ASoIaF is an endless series of setups with no payoffs.
Every time I criticized the story people would insist "it's all building up to something!" in spite of all evidence to the contrary. The last season backlash was the realization that I was right all along, with the diehard fans resorting to "the books were adapted wrong / Martin will fix it" cope.
We learn from Martin's writing people will read 6000 pages of rape and descriptions of food as long as you keep fooling them into believing it's leading up to something. You can keep this train rolling forever by just pilling new mysteries onto the old ones. "Audience strip mining" as I call it. You dig a massive pit harvesting your audience's goodwill, then abandon the giant wreck as you abscond with their cash. It's a talent to be sure, but I consider it exploitative. Such is the nature of the market.
The unfortunate thing is Martin not only seemed to burn his own fanbase down but everyone elses' too. Readers and editors are loath to produce or consume more epic fantasy as they become leary of these sleazy writing tricks.
I've honestly enjoyed some of his works that are not related to song of ice and fire.
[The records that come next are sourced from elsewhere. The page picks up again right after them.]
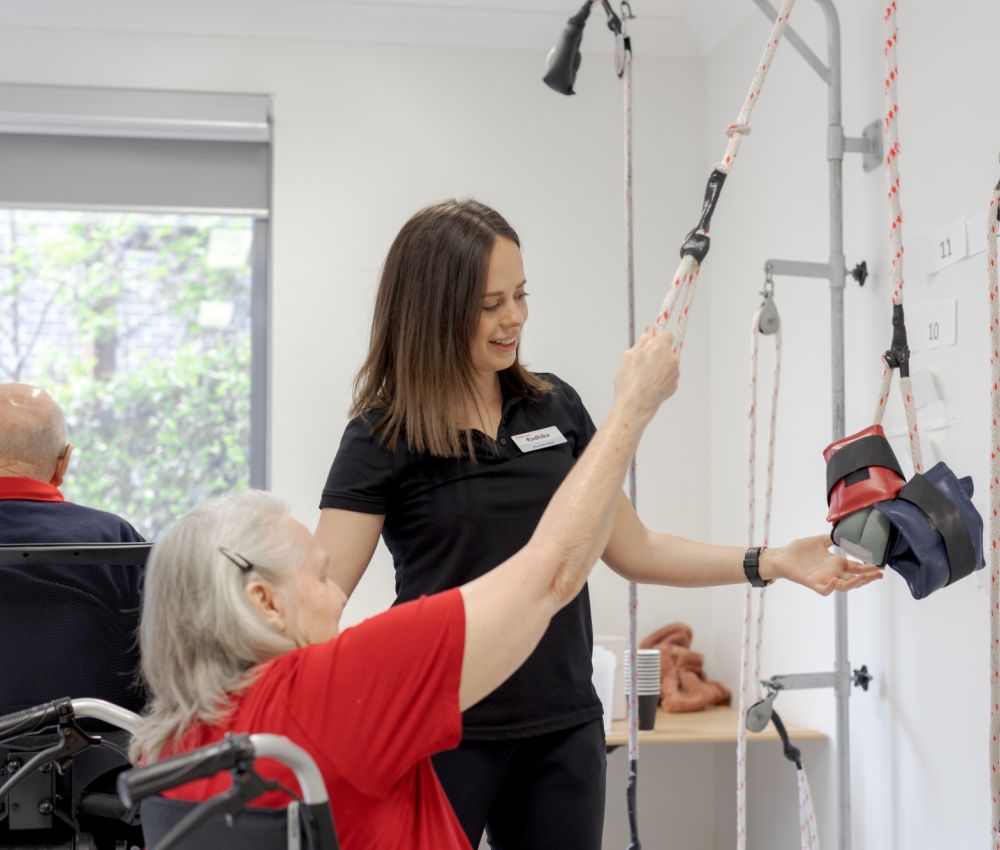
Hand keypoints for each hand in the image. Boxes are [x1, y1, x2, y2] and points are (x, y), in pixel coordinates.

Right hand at [613, 326, 679, 421]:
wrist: (635, 405)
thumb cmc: (629, 380)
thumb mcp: (630, 355)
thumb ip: (643, 340)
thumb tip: (650, 329)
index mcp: (660, 348)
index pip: (667, 334)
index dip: (658, 337)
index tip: (652, 341)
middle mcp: (671, 359)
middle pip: (667, 349)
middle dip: (658, 352)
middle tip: (643, 361)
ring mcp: (674, 373)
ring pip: (668, 363)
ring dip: (660, 365)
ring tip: (644, 376)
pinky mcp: (674, 385)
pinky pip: (668, 376)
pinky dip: (661, 378)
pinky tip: (649, 384)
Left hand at [762, 534, 882, 595]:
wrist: (782, 556)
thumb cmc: (799, 550)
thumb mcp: (819, 541)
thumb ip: (832, 539)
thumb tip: (844, 533)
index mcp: (836, 563)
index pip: (857, 567)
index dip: (869, 567)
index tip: (881, 565)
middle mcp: (833, 573)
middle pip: (855, 579)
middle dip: (868, 577)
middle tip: (880, 574)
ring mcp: (824, 579)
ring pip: (844, 586)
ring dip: (854, 583)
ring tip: (864, 577)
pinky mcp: (812, 583)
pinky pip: (824, 590)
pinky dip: (831, 587)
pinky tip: (836, 580)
Knowing he will never finish the books put me off from reading other books in the same world but that is not a critique of his talent.
Yeah, I agree. Some of his earlier works, like his science fiction, is really interesting. I reread the first 3 books of GoT multiple times. I've read 4 and 5 a single time each. If he finishes the series, I'll reread it all. If not, I doubt I'll read it again.
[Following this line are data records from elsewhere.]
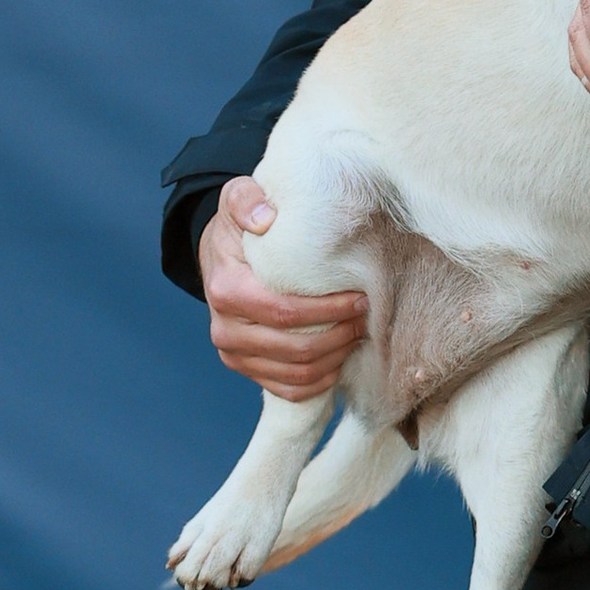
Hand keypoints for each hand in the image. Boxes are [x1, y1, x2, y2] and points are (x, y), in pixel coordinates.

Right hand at [197, 176, 365, 400]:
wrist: (221, 256)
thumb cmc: (240, 229)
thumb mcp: (238, 199)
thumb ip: (247, 200)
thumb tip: (264, 218)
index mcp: (226, 290)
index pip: (285, 312)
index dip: (330, 310)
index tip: (362, 298)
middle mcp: (226, 330)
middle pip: (296, 349)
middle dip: (340, 336)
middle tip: (368, 317)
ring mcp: (234, 355)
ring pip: (297, 374)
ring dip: (335, 359)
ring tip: (359, 335)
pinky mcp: (246, 369)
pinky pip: (288, 390)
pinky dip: (320, 382)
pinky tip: (340, 360)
Exactly. I like his sci fi and I wanted to give Dunk and Egg or Fire and blood a chance but it really annoys me that he spends time on side projects at the expense of the main series.
There's some evidence his success came when he collaborated with the Expanse author. When he left Martin never achieved the same output or quality, and has merely been coasting on his initial success.
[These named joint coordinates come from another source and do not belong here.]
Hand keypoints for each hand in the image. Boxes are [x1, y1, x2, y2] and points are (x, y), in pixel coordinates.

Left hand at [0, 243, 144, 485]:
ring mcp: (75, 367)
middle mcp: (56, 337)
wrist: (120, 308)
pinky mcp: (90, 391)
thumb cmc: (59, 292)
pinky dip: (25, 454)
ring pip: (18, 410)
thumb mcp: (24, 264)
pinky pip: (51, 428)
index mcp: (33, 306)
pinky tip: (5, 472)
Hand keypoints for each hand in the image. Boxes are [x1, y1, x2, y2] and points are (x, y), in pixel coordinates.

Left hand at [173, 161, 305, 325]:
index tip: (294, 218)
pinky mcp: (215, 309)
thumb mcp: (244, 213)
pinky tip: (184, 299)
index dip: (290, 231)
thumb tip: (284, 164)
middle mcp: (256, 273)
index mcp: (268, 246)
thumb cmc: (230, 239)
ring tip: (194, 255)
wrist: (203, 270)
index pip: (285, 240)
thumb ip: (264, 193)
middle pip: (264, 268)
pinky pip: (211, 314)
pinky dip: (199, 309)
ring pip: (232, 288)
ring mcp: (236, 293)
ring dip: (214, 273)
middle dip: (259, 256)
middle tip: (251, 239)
Game of Thrones is a legitimately good tragedy. However Martin has never referred to it as such which makes me believe it was an accident, and he has no concept of the literary theories he treads on. Deconstruction is fine but you have to stick the landing (e.g. the works of Avellone). Martin has ultimately nothing to say other than bitterness and spite.
I don't agree. The books have a normal, non-censored, realistic amount of sex in them. As opposed to Brian Sanderson's stuff which is very asexual.
It's not like the Wheel of Time series which has anime-like levels of blue balls sexual frustration and soft harem shit.
He definitely doesn't have Tolkien's work ethic but he does have real talent.